### MATERIAL SUPPLIED
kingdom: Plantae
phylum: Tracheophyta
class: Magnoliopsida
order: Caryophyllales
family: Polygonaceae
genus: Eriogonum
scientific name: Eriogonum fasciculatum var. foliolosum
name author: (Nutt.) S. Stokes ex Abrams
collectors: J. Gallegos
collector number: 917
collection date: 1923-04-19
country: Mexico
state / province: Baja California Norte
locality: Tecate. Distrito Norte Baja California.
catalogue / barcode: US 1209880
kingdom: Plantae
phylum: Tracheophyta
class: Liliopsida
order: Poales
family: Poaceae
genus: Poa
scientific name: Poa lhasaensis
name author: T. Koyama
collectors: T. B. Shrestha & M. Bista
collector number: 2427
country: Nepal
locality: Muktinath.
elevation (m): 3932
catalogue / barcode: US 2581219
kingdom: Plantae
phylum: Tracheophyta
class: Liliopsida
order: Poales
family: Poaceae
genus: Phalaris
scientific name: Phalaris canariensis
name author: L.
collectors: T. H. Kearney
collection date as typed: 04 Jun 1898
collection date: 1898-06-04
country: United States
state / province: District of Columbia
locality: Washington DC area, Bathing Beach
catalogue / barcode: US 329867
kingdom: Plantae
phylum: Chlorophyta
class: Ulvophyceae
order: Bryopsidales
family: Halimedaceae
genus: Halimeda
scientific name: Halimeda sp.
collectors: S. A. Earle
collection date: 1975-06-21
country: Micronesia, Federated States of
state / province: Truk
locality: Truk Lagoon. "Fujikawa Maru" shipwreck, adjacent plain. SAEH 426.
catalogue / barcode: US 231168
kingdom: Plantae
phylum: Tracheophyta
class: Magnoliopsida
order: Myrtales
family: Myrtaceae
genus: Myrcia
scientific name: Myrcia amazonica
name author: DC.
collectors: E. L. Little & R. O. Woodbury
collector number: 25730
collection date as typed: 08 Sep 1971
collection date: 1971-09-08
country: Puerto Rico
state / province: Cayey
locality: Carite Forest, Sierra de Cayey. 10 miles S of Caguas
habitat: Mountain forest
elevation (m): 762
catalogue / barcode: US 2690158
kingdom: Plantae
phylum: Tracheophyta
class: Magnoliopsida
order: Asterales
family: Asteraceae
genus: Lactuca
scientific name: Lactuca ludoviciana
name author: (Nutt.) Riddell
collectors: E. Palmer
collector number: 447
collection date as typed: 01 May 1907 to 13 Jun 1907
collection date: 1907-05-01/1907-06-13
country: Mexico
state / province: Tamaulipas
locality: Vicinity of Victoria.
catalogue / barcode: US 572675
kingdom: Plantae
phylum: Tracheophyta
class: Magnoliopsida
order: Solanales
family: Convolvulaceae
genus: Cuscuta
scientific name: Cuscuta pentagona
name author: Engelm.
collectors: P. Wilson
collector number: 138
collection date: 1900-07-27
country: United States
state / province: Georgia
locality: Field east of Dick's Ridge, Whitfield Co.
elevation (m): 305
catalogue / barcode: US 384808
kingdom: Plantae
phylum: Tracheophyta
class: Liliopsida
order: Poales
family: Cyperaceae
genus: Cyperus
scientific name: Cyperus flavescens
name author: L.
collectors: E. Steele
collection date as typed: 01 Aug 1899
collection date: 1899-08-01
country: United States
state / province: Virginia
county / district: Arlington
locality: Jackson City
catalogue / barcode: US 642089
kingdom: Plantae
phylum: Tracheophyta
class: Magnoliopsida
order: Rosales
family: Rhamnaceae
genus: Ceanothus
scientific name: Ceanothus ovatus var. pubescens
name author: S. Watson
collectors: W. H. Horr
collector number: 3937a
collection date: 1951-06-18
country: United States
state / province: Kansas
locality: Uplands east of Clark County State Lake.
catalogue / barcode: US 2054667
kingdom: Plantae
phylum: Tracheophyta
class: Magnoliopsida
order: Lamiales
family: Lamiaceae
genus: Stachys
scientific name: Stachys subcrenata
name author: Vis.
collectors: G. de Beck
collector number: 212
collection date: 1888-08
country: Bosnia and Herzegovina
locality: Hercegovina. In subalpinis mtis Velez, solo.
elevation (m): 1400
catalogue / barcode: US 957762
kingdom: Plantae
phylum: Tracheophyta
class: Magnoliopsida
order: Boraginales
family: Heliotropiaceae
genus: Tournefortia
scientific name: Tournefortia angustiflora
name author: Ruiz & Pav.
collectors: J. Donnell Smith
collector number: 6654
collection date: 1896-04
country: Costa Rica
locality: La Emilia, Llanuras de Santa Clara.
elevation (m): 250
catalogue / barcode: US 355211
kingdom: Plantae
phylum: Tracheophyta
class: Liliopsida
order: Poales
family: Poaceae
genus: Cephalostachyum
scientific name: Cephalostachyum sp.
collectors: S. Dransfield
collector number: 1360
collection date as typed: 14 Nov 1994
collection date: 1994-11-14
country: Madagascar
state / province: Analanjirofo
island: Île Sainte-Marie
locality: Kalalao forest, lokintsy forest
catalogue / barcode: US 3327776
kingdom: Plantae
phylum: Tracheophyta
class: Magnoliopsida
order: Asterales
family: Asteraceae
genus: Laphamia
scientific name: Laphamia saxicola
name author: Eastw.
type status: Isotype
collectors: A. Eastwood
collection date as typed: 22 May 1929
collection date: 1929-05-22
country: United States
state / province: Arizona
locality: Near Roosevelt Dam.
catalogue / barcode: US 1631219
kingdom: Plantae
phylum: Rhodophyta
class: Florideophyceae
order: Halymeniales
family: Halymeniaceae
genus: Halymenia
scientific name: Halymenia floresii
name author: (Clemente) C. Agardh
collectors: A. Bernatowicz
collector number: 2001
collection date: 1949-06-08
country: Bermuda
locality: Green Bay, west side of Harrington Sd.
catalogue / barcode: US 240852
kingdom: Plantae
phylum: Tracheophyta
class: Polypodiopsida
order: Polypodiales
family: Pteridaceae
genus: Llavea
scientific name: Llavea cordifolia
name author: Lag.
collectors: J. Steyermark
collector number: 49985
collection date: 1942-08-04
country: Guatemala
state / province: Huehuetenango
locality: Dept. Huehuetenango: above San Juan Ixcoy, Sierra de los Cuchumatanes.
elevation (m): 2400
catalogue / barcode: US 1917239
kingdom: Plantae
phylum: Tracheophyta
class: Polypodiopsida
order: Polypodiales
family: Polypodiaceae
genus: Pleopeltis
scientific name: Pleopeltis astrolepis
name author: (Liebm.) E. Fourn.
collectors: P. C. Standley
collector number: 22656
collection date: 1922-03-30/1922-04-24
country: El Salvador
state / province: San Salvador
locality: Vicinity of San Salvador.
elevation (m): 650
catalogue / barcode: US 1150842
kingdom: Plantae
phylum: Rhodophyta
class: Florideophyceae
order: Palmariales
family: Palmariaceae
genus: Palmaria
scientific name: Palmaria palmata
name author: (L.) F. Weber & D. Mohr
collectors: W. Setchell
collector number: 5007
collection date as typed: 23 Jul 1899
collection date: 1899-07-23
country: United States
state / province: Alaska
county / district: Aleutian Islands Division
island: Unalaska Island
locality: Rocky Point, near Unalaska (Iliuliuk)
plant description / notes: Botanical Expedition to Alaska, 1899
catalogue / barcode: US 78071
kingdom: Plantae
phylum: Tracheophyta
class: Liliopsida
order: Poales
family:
######
• _WHAT THIS TASK INVOLVES_: Recast everything from the start of the records above down to the line containing "collector number: 447" as a JSON list of strings, one string per line, leaving out blank lines.

• _RESPONSE FOR THIS EXERCISE_:
[
  "kingdom: Plantae",
  "phylum: Tracheophyta",
  "class: Magnoliopsida",
  "order: Caryophyllales",
  "family: Polygonaceae",
  "genus: Eriogonum",
  "scientific name: Eriogonum fasciculatum var. foliolosum",
  "name author: (Nutt.) S. Stokes ex Abrams",
  "collectors: J. Gallegos",
  "collector number: 917",
  "collection date: 1923-04-19",
  "country: Mexico",
  "state / province: Baja California Norte",
  "locality: Tecate. Distrito Norte Baja California.",
  "catalogue / barcode: US 1209880",
  "kingdom: Plantae",
  "phylum: Tracheophyta",
  "class: Liliopsida",
  "order: Poales",
  "family: Poaceae",
  "genus: Poa",
  "scientific name: Poa lhasaensis",
  "name author: T. Koyama",
  "collectors: T. B. Shrestha & M. Bista",
  "collector number: 2427",
  "country: Nepal",
  "locality: Muktinath.",
  "elevation (m): 3932",
  "catalogue / barcode: US 2581219",
  "kingdom: Plantae",
  "phylum: Tracheophyta",
  "class: Liliopsida",
  "order: Poales",
  "family: Poaceae",
  "genus: Phalaris",
  "scientific name: Phalaris canariensis",
  "name author: L.",
  "collectors: T. H. Kearney",
  "collection date as typed: 04 Jun 1898",
  "collection date: 1898-06-04",
  "country: United States",
  "state / province: District of Columbia",
  "locality: Washington DC area, Bathing Beach",
  "catalogue / barcode: US 329867",
  "kingdom: Plantae",
  "phylum: Chlorophyta",
  "class: Ulvophyceae",
  "order: Bryopsidales",
  "family: Halimedaceae",
  "genus: Halimeda",
  "scientific name: Halimeda sp.",
  "collectors: S. A. Earle",
  "collection date: 1975-06-21",
  "country: Micronesia, Federated States of",
  "state / province: Truk",
  "locality: Truk Lagoon. \"Fujikawa Maru\" shipwreck, adjacent plain. SAEH 426.",
  "catalogue / barcode: US 231168",
  "kingdom: Plantae",
  "phylum: Tracheophyta",
  "class: Magnoliopsida",
  "order: Myrtales",
  "family: Myrtaceae",
  "genus: Myrcia",
  "scientific name: Myrcia amazonica",
  "name author: DC.",
  "collectors: E. L. Little & R. O. Woodbury",
  "collector number: 25730",
  "collection date as typed: 08 Sep 1971",
  "collection date: 1971-09-08",
  "country: Puerto Rico",
  "state / province: Cayey",
  "locality: Carite Forest, Sierra de Cayey. 10 miles S of Caguas",
  "habitat: Mountain forest",
  "elevation (m): 762",
  "catalogue / barcode: US 2690158",
  "kingdom: Plantae",
  "phylum: Tracheophyta",
  "class: Magnoliopsida",
  "order: Asterales",
  "family: Asteraceae",
  "genus: Lactuca",
  "scientific name: Lactuca ludoviciana",
  "name author: (Nutt.) Riddell",
  "collectors: E. Palmer",
  "collector number: 447"
]